Nor would the Labour leader give many details on how he would approach the long-running pay dispute between nurses and the Government, though he acknowledged fair remuneration would be crucial to any successful NHS reform.
“On the structure of negotiations, we haven’t focused on that, to be frank, because what I’ve set out today is what we need to do to make sure the NHS is fit for the future,” he said.
“We know that a fair pay agreement is an essential part of that.”
The British Medical Association (BMA) voiced similar concerns, questioning how Labour plans to attract recruits to the medical profession given the widespread discontent among existing workers.
“The big question that remains is how Labour will fund and implement their plan, and there is little regarding how Labour will recruit and retain staff amidst a spiralling workforce crisis, despite committing to increasing medical school places, a policy which will take years to boost doctor numbers (and only with enough investment and support for teaching, supervision and physical space),” the BMA said.
“As always, greater detail is needed on addressing this fundamental question.
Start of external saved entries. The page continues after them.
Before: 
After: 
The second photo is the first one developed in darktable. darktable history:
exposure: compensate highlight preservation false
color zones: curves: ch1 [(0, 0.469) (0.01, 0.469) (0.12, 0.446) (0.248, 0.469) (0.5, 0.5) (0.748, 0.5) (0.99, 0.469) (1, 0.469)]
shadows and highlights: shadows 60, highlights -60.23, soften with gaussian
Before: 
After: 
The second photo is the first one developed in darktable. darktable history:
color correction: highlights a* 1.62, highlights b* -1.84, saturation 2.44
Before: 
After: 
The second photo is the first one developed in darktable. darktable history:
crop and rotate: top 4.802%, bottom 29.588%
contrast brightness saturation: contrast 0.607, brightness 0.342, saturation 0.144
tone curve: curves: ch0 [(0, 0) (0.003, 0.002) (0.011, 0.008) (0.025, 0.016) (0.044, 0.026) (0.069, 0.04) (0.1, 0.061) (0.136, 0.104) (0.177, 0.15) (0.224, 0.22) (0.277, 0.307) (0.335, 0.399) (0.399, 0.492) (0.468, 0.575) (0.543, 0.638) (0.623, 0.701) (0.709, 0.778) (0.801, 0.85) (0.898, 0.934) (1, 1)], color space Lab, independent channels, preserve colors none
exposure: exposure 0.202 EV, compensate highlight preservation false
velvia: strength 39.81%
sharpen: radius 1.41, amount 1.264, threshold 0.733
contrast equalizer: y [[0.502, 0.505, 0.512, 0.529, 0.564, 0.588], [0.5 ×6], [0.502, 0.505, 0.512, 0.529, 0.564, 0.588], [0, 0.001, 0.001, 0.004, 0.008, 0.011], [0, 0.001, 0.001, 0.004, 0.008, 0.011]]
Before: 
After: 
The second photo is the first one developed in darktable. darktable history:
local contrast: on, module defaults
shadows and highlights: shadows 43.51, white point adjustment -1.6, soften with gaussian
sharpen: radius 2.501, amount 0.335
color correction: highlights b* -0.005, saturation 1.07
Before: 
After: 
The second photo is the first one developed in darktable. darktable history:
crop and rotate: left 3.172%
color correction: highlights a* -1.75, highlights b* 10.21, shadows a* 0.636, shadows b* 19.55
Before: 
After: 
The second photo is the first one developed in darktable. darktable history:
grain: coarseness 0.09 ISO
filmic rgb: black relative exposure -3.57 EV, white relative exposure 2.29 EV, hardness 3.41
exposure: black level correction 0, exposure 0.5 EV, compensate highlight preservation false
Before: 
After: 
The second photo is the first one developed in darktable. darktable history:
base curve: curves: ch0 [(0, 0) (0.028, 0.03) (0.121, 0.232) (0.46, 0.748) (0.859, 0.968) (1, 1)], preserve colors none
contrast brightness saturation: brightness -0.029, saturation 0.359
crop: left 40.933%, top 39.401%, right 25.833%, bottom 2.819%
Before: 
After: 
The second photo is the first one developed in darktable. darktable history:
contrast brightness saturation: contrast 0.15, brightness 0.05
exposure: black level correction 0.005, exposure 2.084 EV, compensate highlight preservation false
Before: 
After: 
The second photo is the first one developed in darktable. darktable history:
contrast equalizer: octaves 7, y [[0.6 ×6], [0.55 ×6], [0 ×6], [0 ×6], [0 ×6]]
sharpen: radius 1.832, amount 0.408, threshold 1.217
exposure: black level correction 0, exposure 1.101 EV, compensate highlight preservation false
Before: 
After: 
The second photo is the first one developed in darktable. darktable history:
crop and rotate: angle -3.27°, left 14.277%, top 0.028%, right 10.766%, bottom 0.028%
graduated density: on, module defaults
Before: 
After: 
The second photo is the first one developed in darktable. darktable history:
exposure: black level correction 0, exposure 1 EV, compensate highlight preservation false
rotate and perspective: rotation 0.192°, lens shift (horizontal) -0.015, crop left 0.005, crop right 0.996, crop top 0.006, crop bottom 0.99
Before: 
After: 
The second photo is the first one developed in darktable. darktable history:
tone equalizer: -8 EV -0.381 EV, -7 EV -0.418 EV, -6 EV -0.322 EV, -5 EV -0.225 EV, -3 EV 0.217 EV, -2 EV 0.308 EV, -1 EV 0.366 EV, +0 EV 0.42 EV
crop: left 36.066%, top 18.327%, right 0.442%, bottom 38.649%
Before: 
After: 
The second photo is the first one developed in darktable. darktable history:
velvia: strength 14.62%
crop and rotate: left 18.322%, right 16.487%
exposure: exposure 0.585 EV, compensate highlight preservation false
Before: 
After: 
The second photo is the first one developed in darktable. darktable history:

We look forward to working with the Labour Party on their approach to make the NHS fit for the future.”
Right-wing think tank the Institute of Economic Affairs commended Sir Keir for not pledging directly to boost funding but urged him to look to neighbouring countries to learn from “international best practice”.
“Keir Starmer is to be commended for not doing the cheap and easy thing, which would have been regurgitating the popular but false idea that everything was fine in the NHS until the Tories took over and ran it into the ground,” the institute’s head of political economy Dr Kristian Niemietz said.
“Even more commendable, he specifically distances himself from the false idea that the NHS’s woes can be cured solely by throwing more money and heaping more praise.”